Curiosity is the first Mars rover to even attempt to land on the narrow strip of flatter ground at the foot of Mount Sharp, thanks to precision-landing technology on the one-ton rover.
So why is Mount Sharp such an interesting target? Scientists hope that by studying the roughly 5-kilometer-high formation, (3.1 miles) Curiosity will be able to shed more light on whether conditions were ever favorable for life on Mars. Just to give you an idea how tall this thing is, the Grand Canyon is only a mile (1.6 kilometers) deep according to the National Park Service.
Georgia Tech's James Wray, a science team collaborator for the Curiosity mission, tells us that Mount Sharp has kilometers of sedimentary layers that could reveal clues to millions of years of Martian geologic history. As on Earth, where geologists study formations to understand how they fit into the stratigraphic - that is, chronologic - history of the planet, Mount Sharp presents an opportunity to do the same on Mars.
"Mount Sharp is the only place we can currently access on Mars where we can investigate this transition in one stratigraphic sequence," said Caltech's John Grotzinger, chief scientist for the Mars Science Laboratory, in a statement.
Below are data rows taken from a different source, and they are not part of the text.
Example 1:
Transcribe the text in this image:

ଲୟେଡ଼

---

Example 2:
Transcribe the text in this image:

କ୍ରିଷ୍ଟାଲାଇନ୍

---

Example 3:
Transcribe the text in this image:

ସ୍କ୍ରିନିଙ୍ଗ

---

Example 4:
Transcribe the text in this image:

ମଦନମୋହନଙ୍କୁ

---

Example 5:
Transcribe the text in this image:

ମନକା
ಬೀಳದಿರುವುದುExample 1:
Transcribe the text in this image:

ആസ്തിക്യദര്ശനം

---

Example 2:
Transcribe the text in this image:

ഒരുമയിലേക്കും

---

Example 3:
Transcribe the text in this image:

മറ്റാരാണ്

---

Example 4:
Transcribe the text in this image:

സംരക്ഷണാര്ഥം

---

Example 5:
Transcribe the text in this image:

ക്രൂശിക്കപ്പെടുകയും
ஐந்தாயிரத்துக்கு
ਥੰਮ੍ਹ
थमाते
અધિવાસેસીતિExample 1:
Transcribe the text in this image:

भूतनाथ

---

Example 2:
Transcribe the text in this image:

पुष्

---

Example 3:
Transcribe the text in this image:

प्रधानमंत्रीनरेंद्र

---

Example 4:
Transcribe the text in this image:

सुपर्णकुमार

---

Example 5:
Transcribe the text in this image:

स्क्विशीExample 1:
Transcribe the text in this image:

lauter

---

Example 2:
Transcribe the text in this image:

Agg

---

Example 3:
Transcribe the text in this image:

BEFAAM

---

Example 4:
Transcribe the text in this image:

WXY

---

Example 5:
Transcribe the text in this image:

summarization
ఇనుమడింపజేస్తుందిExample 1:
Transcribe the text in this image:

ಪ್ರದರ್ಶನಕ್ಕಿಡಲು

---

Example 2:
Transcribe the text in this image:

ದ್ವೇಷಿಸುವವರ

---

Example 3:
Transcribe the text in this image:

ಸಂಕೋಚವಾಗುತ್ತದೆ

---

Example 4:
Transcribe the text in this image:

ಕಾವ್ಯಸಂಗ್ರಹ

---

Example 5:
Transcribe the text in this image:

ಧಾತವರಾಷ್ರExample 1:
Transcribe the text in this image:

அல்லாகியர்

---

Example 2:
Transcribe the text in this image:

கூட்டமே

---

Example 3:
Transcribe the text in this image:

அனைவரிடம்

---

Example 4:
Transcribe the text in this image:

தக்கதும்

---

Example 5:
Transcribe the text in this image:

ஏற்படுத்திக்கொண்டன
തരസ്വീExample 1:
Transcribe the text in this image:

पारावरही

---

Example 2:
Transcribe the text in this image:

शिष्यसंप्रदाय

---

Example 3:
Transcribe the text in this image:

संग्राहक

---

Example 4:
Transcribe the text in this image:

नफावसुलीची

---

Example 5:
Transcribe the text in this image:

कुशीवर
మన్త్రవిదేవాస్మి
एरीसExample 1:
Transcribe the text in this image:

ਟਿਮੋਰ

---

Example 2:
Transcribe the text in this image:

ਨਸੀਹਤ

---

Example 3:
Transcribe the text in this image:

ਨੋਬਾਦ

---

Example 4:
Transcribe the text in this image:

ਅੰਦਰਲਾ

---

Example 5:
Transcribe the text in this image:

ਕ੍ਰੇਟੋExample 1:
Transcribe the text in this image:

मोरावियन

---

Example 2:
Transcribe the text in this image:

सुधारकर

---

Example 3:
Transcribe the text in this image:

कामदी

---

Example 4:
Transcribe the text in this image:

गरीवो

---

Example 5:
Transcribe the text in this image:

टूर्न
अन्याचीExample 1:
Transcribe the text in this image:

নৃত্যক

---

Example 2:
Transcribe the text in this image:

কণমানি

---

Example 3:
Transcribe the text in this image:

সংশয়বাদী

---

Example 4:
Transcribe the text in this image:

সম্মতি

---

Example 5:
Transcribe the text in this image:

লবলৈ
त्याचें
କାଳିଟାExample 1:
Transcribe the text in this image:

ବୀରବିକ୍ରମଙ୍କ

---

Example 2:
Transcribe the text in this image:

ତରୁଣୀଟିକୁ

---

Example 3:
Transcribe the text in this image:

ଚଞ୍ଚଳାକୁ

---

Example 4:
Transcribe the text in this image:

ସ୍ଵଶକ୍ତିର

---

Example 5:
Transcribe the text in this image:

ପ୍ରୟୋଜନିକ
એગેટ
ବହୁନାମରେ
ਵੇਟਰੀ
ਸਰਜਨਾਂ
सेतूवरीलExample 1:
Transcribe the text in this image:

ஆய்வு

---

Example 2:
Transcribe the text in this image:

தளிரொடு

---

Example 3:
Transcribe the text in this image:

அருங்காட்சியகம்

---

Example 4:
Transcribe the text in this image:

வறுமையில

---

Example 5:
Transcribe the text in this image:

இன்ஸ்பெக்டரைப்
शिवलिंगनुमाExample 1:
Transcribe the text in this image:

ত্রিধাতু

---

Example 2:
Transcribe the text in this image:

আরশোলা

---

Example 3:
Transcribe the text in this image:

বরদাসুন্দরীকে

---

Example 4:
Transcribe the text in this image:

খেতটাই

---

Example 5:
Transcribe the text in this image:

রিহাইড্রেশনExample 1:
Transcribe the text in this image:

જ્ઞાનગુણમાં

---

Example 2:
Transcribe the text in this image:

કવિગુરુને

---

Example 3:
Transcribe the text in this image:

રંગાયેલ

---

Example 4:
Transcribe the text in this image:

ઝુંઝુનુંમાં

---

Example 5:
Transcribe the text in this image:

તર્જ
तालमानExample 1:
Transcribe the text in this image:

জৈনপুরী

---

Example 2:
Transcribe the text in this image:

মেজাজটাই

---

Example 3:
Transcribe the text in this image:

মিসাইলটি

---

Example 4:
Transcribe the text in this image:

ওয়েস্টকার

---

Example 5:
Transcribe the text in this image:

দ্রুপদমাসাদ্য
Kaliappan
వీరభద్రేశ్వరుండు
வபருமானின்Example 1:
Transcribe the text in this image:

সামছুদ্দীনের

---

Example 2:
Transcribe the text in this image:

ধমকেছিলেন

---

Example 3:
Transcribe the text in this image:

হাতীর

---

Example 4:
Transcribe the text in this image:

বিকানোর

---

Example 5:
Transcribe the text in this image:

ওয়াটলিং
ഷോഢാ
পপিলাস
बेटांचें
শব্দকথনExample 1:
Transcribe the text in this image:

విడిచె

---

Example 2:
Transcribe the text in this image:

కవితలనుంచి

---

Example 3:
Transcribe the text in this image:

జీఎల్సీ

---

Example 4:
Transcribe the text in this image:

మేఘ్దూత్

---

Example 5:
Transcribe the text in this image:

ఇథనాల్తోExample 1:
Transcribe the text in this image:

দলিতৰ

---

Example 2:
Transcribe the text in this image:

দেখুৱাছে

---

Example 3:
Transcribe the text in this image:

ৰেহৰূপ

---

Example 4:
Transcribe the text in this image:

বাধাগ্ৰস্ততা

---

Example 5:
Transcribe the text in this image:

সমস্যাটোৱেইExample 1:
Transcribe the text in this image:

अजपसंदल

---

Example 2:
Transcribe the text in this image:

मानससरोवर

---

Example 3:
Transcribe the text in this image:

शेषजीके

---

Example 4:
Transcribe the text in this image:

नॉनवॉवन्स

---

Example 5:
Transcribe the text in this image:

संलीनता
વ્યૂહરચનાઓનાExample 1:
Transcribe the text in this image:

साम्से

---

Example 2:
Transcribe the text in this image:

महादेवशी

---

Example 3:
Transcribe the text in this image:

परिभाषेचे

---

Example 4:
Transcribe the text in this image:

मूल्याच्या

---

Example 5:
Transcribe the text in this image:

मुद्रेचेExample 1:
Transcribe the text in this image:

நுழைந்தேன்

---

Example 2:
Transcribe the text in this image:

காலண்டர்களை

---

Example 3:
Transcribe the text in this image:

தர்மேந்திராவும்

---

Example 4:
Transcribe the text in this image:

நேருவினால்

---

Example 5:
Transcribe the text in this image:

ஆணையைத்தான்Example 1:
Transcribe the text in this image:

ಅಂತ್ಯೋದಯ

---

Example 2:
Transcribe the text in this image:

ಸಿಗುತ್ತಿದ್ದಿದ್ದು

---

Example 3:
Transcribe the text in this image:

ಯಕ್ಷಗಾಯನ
Wray likens it to "reading thousands of successive pages from an encyclopedia of Martian history."
Mount Sharp is an apt name - in the tradition of naming Martian features after scientists (Gale Crater was named for Australian astronomer Walter Gale), the mountain is named after a geologist, Robert P. Sharp, who was at the forefront of planetary science and a member of NASA's first few Mars missions.